■ Study text:
# Trail cams



## quackcommander (Aug 20, 2009)

Hey guys I want to look at getting some trail cams to scout this next year. I want something that doesn't cost a fortune, what do you recommend? Also I have heard from many people their cameras walk away. What do you do to prevent this from the dishonest people out there?


----------



## richardjb (Apr 1, 2008)

Last year was my first time using them. I used a couple larger Primos truth 35 cameras. Worked great. I set one up on my honey hole and got great pics. I set the other on a game trail and got a lot of pics of nothing, didn't take into account the wind moving branches. I think they cost me about $90 a piece. Primos has the new smaller cams out now and Cabelas is running a sale starting Thursday, on the Truth 55 for $140, normally $180. I may pick 1 up. They make a cable lock that you can buy in matched sets of 4 or more that use only 1 key. I think Masterlock makes them. Python cable locks.


----------



## ut1031 (Sep 13, 2007)

Spypoint-watch Camofire.com, Bushnell Trophy, Simmons Pro hunter. These listed will last 3+ months on one set of batteries!


----------



## JuddCT (Sep 7, 2007)

Bushnell Trophy Cams have worked great for me. I have 3 of them. The battery life is what I like the best about them. I've also had a moultrie and it has worked fine.


----------



## Huge29 (Sep 17, 2007)

JuddCT said:


> Bushnell Trophy Cams have worked great for me. I have 3 of them. The battery life is what I like the best about them. I've also had a moultrie and it has worked fine.

(Stored data entries)
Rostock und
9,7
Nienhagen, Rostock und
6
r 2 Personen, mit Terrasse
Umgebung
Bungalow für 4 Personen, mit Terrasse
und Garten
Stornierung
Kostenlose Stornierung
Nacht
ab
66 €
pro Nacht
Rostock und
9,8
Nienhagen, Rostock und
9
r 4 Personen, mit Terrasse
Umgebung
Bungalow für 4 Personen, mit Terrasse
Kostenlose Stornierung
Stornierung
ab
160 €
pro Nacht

■ Work to be completed: Which usernames head the posts in the trail cams thread? The rows have no connection to the trail cams thread.

■ Your response: quackcommander, richardjb, ut1031, JuddCT, Huge29